I also discovered that Linux kernel supports ko.xz compression.
Title: Re: upx for large executables?
Post by: nick65go on May 24, 2024, 04:02:55 PM
IMHO, we should first define the "environment" where we want to use the "optimizations", like UPX-compression which was intended for small size of executables (initially was used in Windows for pseudo protected/obfuscated executables, to hide their resources and code against disassembling/debugging).

If we want "common" scripts etc for 32 bits and 64 bits (admin hiro style), then will be AVERAGE (not optimum) for a specific environment.

1. if we use a powerful environment, like SMP -- multithreading, multicore etc 64 bits CPU, with fast SDD --not HDD, lot of RAM (over 4GB).. then UPX, zstd, gzip, does NOT matter too much. The differences are not worth the effort. Time wasted to test/benchmark, re-build TCZ, etc will never be recovered, even when used by 100 users and 100 applications. If you do not believe me, then lets try to estimate/agree how much hypothetically you want to GAIN in speed/size/RAM-usage etc (be it relative %, or absolute values), versus how much you want to INVEST to succeed as time/money/pride etc. So basically to define the target and budget.
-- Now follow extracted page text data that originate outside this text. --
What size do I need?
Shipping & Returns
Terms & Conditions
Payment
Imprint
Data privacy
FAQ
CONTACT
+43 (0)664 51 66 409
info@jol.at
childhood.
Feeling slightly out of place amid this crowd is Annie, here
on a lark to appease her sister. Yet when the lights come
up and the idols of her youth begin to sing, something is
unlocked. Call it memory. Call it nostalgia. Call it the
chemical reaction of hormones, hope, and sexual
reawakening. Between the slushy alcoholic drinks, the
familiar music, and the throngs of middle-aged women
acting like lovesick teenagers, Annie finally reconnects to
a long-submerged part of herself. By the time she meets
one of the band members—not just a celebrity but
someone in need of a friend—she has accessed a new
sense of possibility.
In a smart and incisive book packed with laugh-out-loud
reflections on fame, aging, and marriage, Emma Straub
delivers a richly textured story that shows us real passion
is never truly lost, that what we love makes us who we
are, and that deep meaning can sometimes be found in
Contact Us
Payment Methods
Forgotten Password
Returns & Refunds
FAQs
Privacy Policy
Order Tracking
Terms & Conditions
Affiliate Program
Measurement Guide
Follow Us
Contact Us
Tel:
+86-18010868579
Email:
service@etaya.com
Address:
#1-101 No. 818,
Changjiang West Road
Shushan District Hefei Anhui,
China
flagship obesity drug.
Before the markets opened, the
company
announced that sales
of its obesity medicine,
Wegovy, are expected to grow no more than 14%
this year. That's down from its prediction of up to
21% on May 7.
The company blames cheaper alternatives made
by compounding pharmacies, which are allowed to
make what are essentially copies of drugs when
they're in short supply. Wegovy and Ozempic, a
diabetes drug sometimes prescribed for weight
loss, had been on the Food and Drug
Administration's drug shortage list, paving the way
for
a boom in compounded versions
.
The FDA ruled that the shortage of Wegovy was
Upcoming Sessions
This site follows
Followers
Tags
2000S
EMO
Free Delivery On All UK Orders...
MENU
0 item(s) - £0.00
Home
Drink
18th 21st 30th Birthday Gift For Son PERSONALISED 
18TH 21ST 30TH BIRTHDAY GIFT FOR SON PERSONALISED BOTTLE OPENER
2. if we use 32 bits, slow 486 CPU (tiny core user compatible), not SMP, not multithreading, with slow media like HDD/CDROM, then maybe UPX can be discussed with better success. Because here, in this environment, the small/minuscule gains should matter, for some particular BIG applications. For already small size tcz, it does not matter anyway too much the algorithm or block size.

PS: I hope I did not offend anyone with my comment. For me is about efficiency, small effort for small reward, or big effort for big reward, but not big effort for small reward. YMMV.
Title: Re: upx for large executables?
Post by: neonix on December 30, 2024, 02:38:44 PM
I was tested upx with vivaldi or firefox or opera with 100 MB compressed executible. It looks like when I use lzma compression it use twice RAM space compared to no compression at all, which is unpractical. Probably upx is efficient only when you use ucl algorithm. I don't know how to check this becouse TC have its own complicated cached RAM mechanism.